[YOUR ASSIGNMENT]
Copy every line of text from the entries below without changing anything, and leave the pictures out of your answer.

[Text extracted from each page]
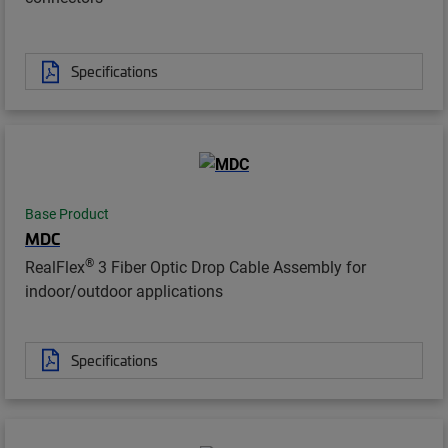
Specifications
Base Product
MDC
®
RealFlex
3 Fiber Optic Drop Cable Assembly for
indoor/outdoor applications
Specifications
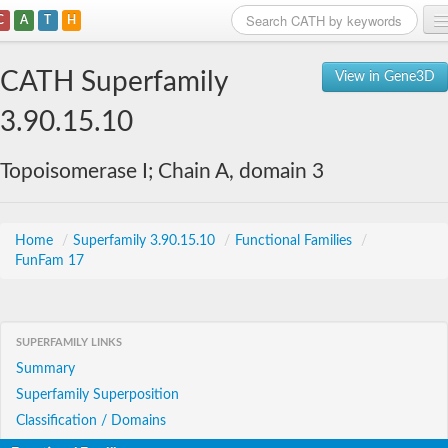
C
A
T
H
Home
CATH Superfamily
View in Gene3D
Search
3.90.15.10
Browse
Topoisomerase I; Chain A, domain 3
Download
About
Home
/
Superfamily 3.90.15.10
/
Functional Families
/
FunFam 17
Support
SUPERFAMILY LINKS
Summary
Superfamily Superposition
Classification / Domains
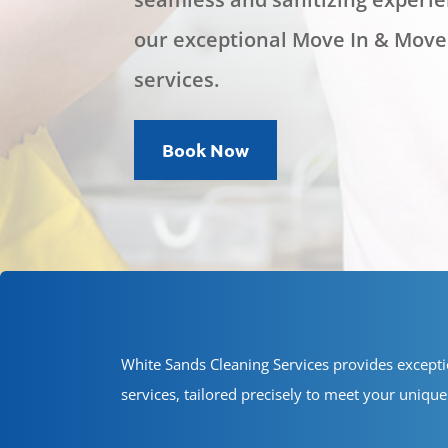
our exceptional Move In & Move
services.
Book Now
White Sands Cleaning Services provides except
services, tailored precisely to meet your uniq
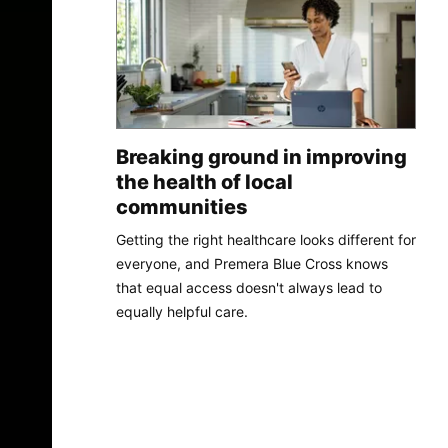
Breaking ground in improving
the health of local
communities
Getting the right healthcare looks different for
everyone, and Premera Blue Cross knows
that equal access doesn't always lead to
equally helpful care.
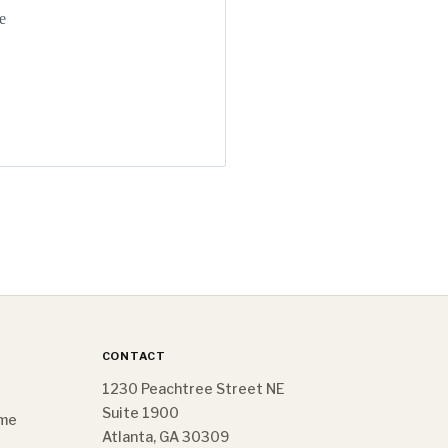
e
CONTACT
1230 Peachtree Street NE
Suite 1900
ome
Atlanta, GA 30309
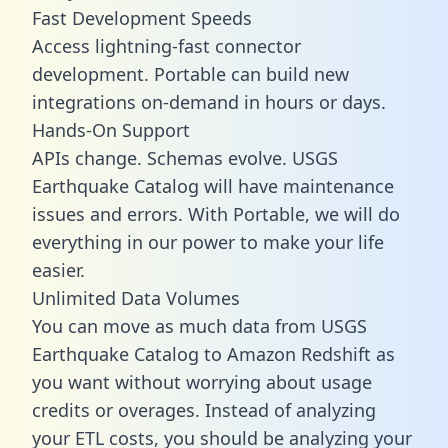
Fast Development Speeds
Access lightning-fast connector
development. Portable can build new
integrations on-demand in hours or days.
Hands-On Support
APIs change. Schemas evolve. USGS
Earthquake Catalog will have maintenance
issues and errors. With Portable, we will do
everything in our power to make your life
easier.
Unlimited Data Volumes
You can move as much data from USGS
Earthquake Catalog to Amazon Redshift as
you want without worrying about usage
credits or overages. Instead of analyzing
your ETL costs, you should be analyzing your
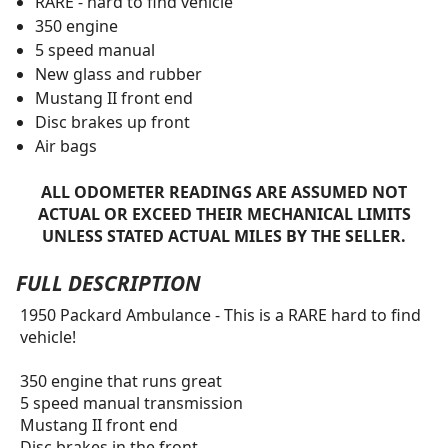
RARE - hard to find vehicle
350 engine
5 speed manual
New glass and rubber
Mustang II front end
Disc brakes up front
Air bags
ALL ODOMETER READINGS ARE ASSUMED NOT
ACTUAL OR EXCEED THEIR MECHANICAL LIMITS
UNLESS STATED ACTUAL MILES BY THE SELLER.
FULL DESCRIPTION
1950 Packard Ambulance - This is a RARE hard to find
vehicle!
350 engine that runs great
5 speed manual transmission
Mustang II front end
Disc brakes in the front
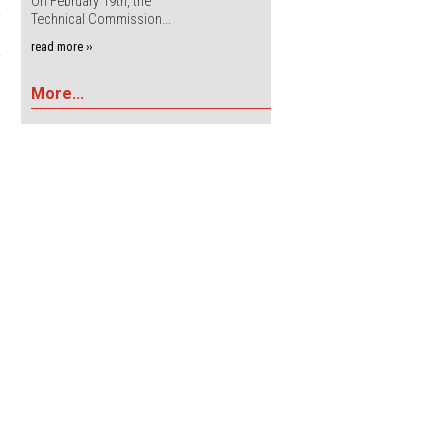
On February 19th, the
Technical Commission...
read more ››
More...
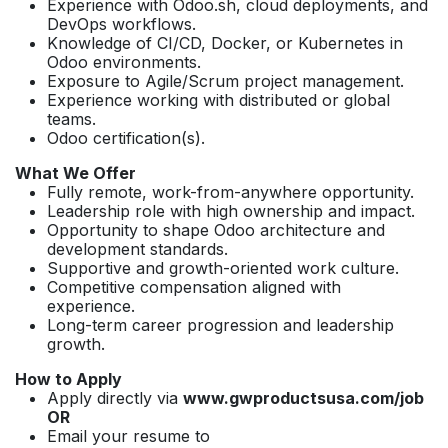
Experience with Odoo.sh, cloud deployments, and
DevOps workflows.
Knowledge of CI/CD, Docker, or Kubernetes in
Odoo environments.
Exposure to Agile/Scrum project management.
Experience working with distributed or global
teams.
Odoo certification(s).
What We Offer
Fully remote, work-from-anywhere opportunity.
Leadership role with high ownership and impact.
Opportunity to shape Odoo architecture and
development standards.
Supportive and growth-oriented work culture.
Competitive compensation aligned with
experience.
Long-term career progression and leadership
growth.
How to Apply
Apply directly via
www.gwproductsusa.com/job
OR
Email your resume to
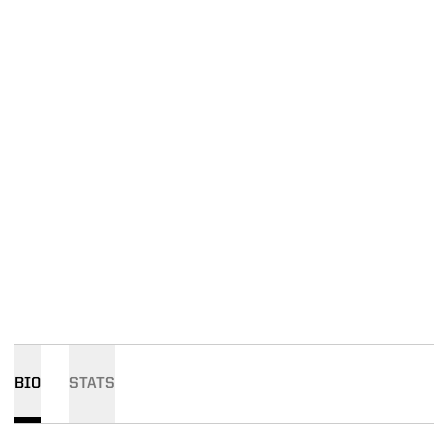
BIO
STATS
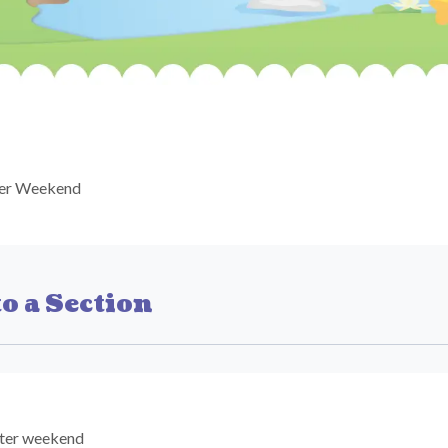
ter Weekend
o a Section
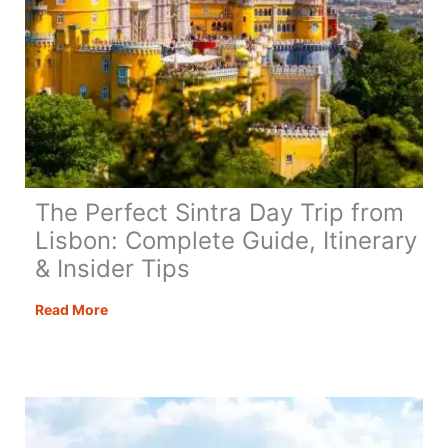
The Perfect Sintra Day Trip from
Lisbon: Complete Guide, Itinerary
& Insider Tips
The
Read More
Perfect
Sintra
Day
Trip
from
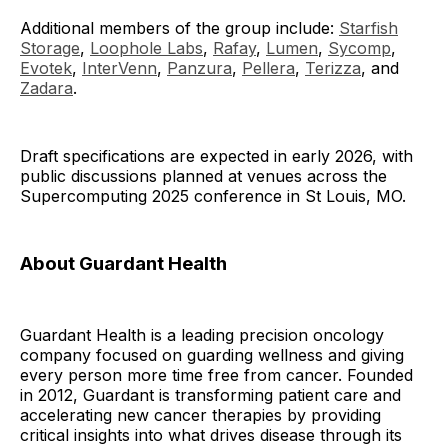
Additional members of the group include:
Starfish
Storage
,
Loophole Labs
,
Rafay
,
Lumen
,
Sycomp
,
Evotek
,
InterVenn
,
Panzura
,
Pellera
,
Terizza
, and
Zadara
.
Draft specifications are expected in early 2026, with
public discussions planned at venues across the
Supercomputing 2025 conference in St Louis, MO.
About Guardant Health
Guardant Health is a leading precision oncology
company focused on guarding wellness and giving
every person more time free from cancer. Founded
in 2012, Guardant is transforming patient care and
accelerating new cancer therapies by providing
critical insights into what drives disease through its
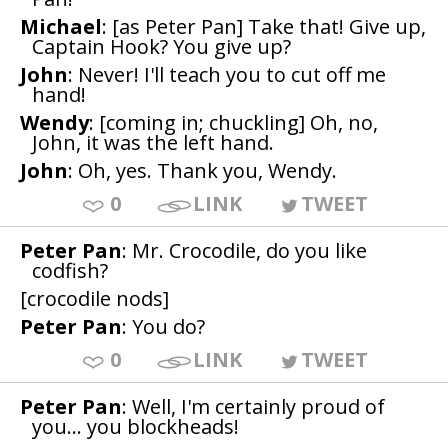
Michael
: [as Peter Pan] Take that! Give up,
Captain Hook? You give up?
John
: Never! I'll teach you to cut off me
hand!
Wendy
: [coming in; chuckling] Oh, no,
John, it was the left hand.
John
: Oh, yes. Thank you, Wendy.
0
LINK
TWEET
Peter Pan
: Mr. Crocodile, do you like
codfish?
[crocodile nods]
Peter Pan
: You do?
0
LINK
TWEET
Peter Pan
: Well, I'm certainly proud of
you... you blockheads!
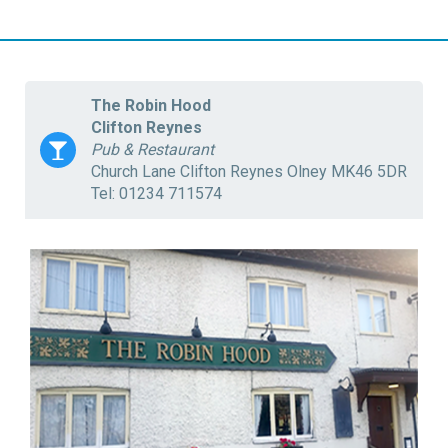
The Robin Hood
Clifton Reynes
Pub & Restaurant
Church Lane Clifton Reynes Olney MK46 5DR
Tel: 01234 711574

[EXERCISE OUTPUT]
Specifications
Base Product
MDC
®
RealFlex
3 Fiber Optic Drop Cable Assembly for
indoor/outdoor applications
Specifications
C
A
T
H
Home
CATH Superfamily
View in Gene3D
Search
3.90.15.10
Browse
Topoisomerase I; Chain A, domain 3
Download
About
Home
/
Superfamily 3.90.15.10
/
Functional Families
/
FunFam 17
Support
SUPERFAMILY LINKS
Summary
Superfamily Superposition
Classification / Domains
our exceptional Move In & Move
services.
Book Now
White Sands Cleaning Services provides except
services, tailored precisely to meet your uniq
Breaking ground in improving
the health of local
communities
Getting the right healthcare looks different for
everyone, and Premera Blue Cross knows
that equal access doesn't always lead to
equally helpful care.
e
CONTACT
1230 Peachtree Street NE
Suite 1900
ome
Atlanta, GA 30309
Fast Development Speeds
Access lightning-fast connector
development. Portable can build new
integrations on-demand in hours or days.
Hands-On Support
APIs change. Schemas evolve. USGS
Earthquake Catalog will have maintenance
issues and errors. With Portable, we will do
everything in our power to make your life
easier.
Unlimited Data Volumes
You can move as much data from USGS
Earthquake Catalog to Amazon Redshift as
you want without worrying about usage
credits or overages. Instead of analyzing
your ETL costs, you should be analyzing your
RARE - hard to find vehicle
350 engine
5 speed manual
New glass and rubber
Mustang II front end
Disc brakes up front
Air bags
ALL ODOMETER READINGS ARE ASSUMED NOT
ACTUAL OR EXCEED THEIR MECHANICAL LIMITS
UNLESS STATED ACTUAL MILES BY THE SELLER.
FULL DESCRIPTION
1950 Packard Ambulance - This is a RARE hard to find
vehicle!
350 engine that runs great
5 speed manual transmission
Mustang II front end
Disc brakes in the front
On February 19th, the
Technical Commission...
read more ››
More...
Experience with Odoo.sh, cloud deployments, and
DevOps workflows.
Knowledge of CI/CD, Docker, or Kubernetes in
Odoo environments.
Exposure to Agile/Scrum project management.
Experience working with distributed or global
teams.
Odoo certification(s).
What We Offer
Fully remote, work-from-anywhere opportunity.
Leadership role with high ownership and impact.
Opportunity to shape Odoo architecture and
development standards.
Supportive and growth-oriented work culture.
Competitive compensation aligned with
experience.
Long-term career progression and leadership
growth.
How to Apply
Apply directly via
www.gwproductsusa.com/job
OR
Email your resume to
BIO
STATS
ter Weekend
o a Section
The Perfect Sintra Day Trip from
Lisbon: Complete Guide, Itinerary
& Insider Tips
The
Read More
Perfect
Sintra
Day
Trip
from
Additional members of the group include:
Starfish
Storage
,
Loophole Labs
,
Rafay
,
Lumen
,
Sycomp
,
Evotek
,
InterVenn
,
Panzura
,
Pellera
,
Terizza
, and
Zadara
.
Draft specifications are expected in early 2026, with
public discussions planned at venues across the
Supercomputing 2025 conference in St Louis, MO.
About Guardant Health
Guardant Health is a leading precision oncology
company focused on guarding wellness and giving
every person more time free from cancer. Founded
in 2012, Guardant is transforming patient care and
accelerating new cancer therapies by providing
critical insights into what drives disease through its
Michael
: [as Peter Pan] Take that! Give up,
Captain Hook? You give up?
John
: Never! I'll teach you to cut off me
hand!
Wendy
: [coming in; chuckling] Oh, no,
John, it was the left hand.
John
: Oh, yes. Thank you, Wendy.
0
LINK
TWEET
Peter Pan
: Mr. Crocodile, do you like
codfish?
[crocodile nods]
Peter Pan
: You do?
0
LINK
TWEET
Peter Pan
: Well, I'm certainly proud of
you... you blockheads!
The Robin Hood
Clifton Reynes
Pub & Restaurant
Church Lane Clifton Reynes Olney MK46 5DR
Tel: 01234 711574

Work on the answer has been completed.